Francesca Tambussi a recent graduate of the Design Academy at Eindhoven has devloped a prototype of a ‘invonvenience store’ that is designed to serve communities rather than businesses. “It’s a supermarket entirely run by consumers,” explains Tambussi. “They’re the ones who put the food or boxes on the shelves.”
Hyperburgers is meant to be a place anyone can drop into at any time to buy groceries or prepared foods. The only catch is that they need to give something back when they do.
Here’s how it works: The shelves of Hyperburgers could be stocked with food, most of which is provided by other patrons. Home gardeners might stock the shelves with produce. People with a chicken coop could bring in eggs. Travelers who brought back some bottles of wine from a visit to France might even stick a couple on the shelf.
When you want to buy something, you use your phone to directly pay whoever supplied the food. (This isn’t the barter system!
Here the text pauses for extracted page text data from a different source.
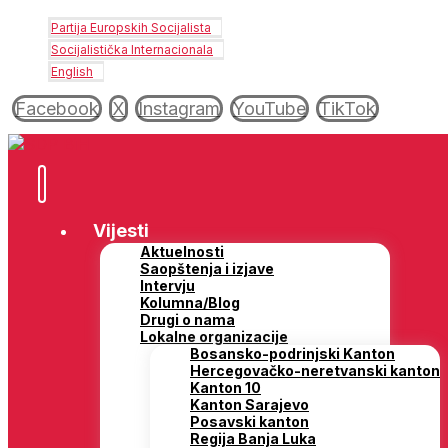
Partija Europskih Socijalista
Socijalistička Internacionala
English
Facebook
X
Instagram
YouTube
TikTok
Vijesti
Aktuelnosti
Saopštenja i izjave
Intervju
Kolumna/Blog
Drugi o nama
Lokalne organizacije
Bosansko-podrinjski Kanton
Hercegovačko-neretvanski kanton
Kanton 10
Kanton Sarajevo
Posavski kanton
Regija Banja Luka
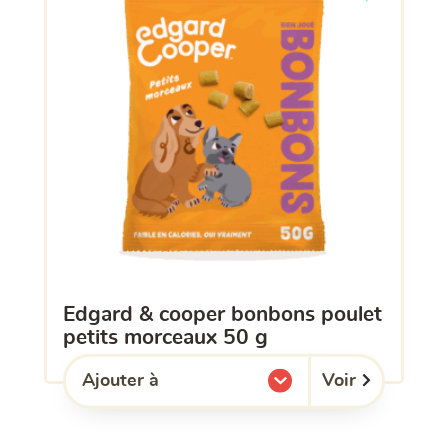
edgard & cooper bonbons poulet
petits morceaux 50 g
Voir
Ajouter à
l'une de mes listes.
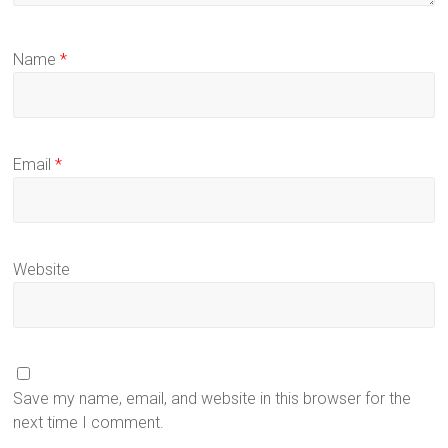
Name
*
Email
*
Website
Save my name, email, and website in this browser for the
next time I comment.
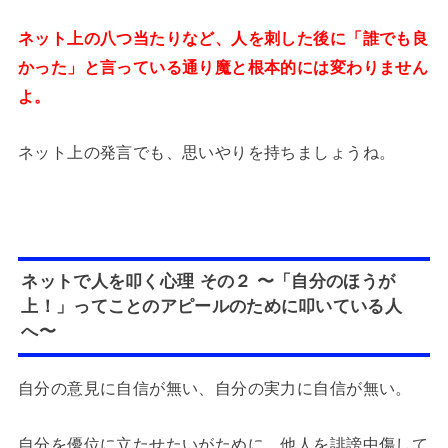
ネット上の八つ当たりなど、人を刺した後に「誰でも良
かった」と言っている通り魔と根本的には変わりません
よ。
ネット上の発言でも、思いやりを持ちましょうね。
ネットで人を叩く心理 その２ 〜「自分のほうが
上！」ってことのアピールのために叩いている人
へ〜
自分の意見に自信が無い、自分の実力に自信が無い。
自分を優位に立たせたいがために、他人を誹謗中傷して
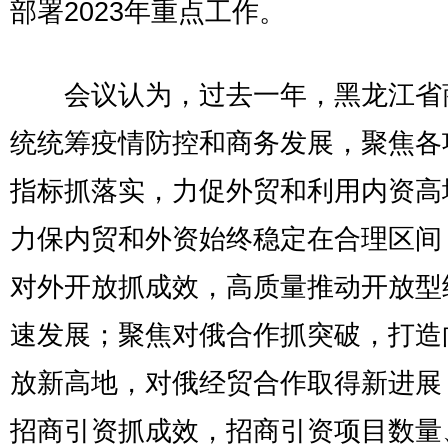
部署2023年重点工作。
会议认为，过去一年，黑龙江省
统统筹疫情防控和商务发展，聚焦各
指标抓落实，力促外贸和利用内资高
力保内贸和外资始终稳定在合理区间
对外开放抓成效，高质量推动开放型
速发展；聚焦对俄合作抓突破，打造
放新高地，对俄经贸合作取得新进展
招商引资抓成效，招商引资项目数量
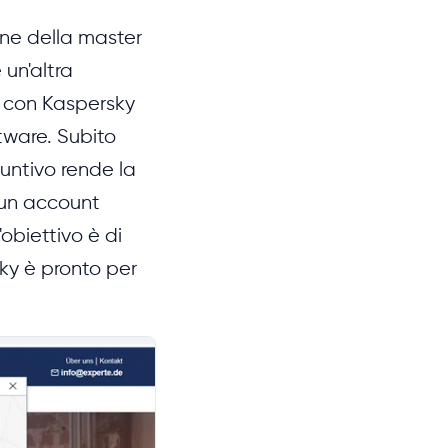
one della master
un'altra
e con Kaspersky
ftware. Subito
ntivo rende la
e un account
'obiettivo è di
ky è pronto per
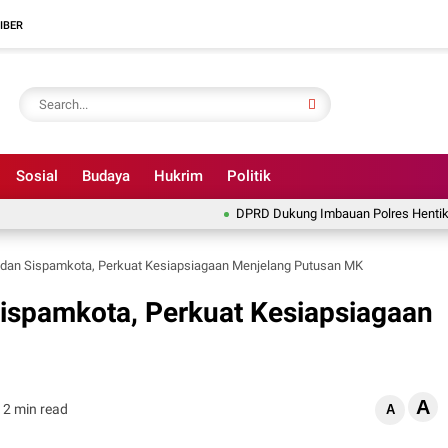
IBER
Sosial
Budaya
Hukrim
Politik
DPRD Dukung Imbauan Polres Hentikan Illegal 
dan Sispamkota, Perkuat Kesiapsiagaan Menjelang Putusan MK
ispamkota, Perkuat Kesiapsiagaan
A
2 min read
A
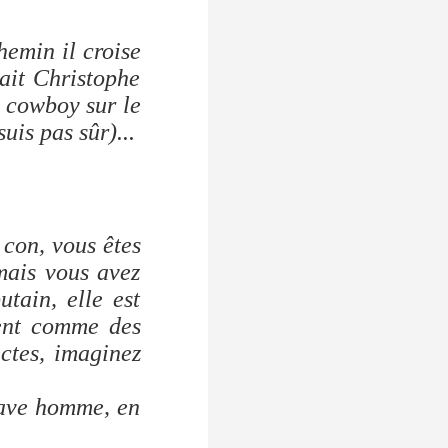
hemin il croise
tait Christophe
e cowboy sur le
uis pas sûr)...
 con, vous êtes
mais vous avez
utain, elle est
ent comme des
ectes, imaginez
brave homme, en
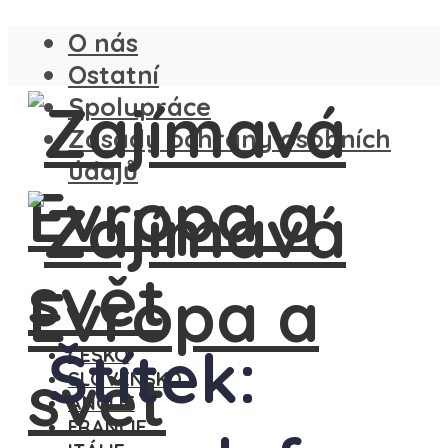
O nás
Ostatní
Spolupráce
Zásady ochrany osobních
údajů
Štítek:
ČESKO
SLOVENSKO
ANGLIE
FRANCIE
It’s still good old capitalism.) The money goes right to the food supplier—each item is linked to a peer-to-peer payment system on the backend. However, you’re still supposed to give a little something extra back to the store, and here’s where things get interesting. You might volunteer time to clean. You might bring in packaging—cleaned plastic yogurt cups to be reused or paper bags that are still in good shape—for other patrons or suppliers to utilize. Or, in a Hyperburgers kitchen, you might help cook the store’s prepared foods and drinks. Tambussi points out that oat milk is very simple to produce with the right machinery. So you could show up on Sunday and help make the oat milk sold at Hyperburgers.
To be economically sustainable, Tambussi concedes that the store would need to be a nonprofit, with space donated by the cities where the store resides. Grant funding could cover a single employee who could oversee operations. But this is a just use of public funding, Tambussi argues, because food should be a civic resource rather than a commercial enterprise. Tambussi even plans to share it as an open source book that anyone can reference to open their own Hyperburger-style store.
Now, it’s easy to scrutinize the concept. How would this non-store have everything you need? Couldn’t some people sandbag the system? Won’t you have more people consuming food than providing it? What if people steal? Tambussi acknowledges such unknowns and potential pain points, but is undeterred from realizing this prototype as a permanent storefront if the opportunity arises.
“You can’t get rid of the supermarket in one day,” says Tambussi. “The idea of the shop is to be incremental, a slow growth. It’s the opposite of a new liberal business where it needs to be time-efficient.”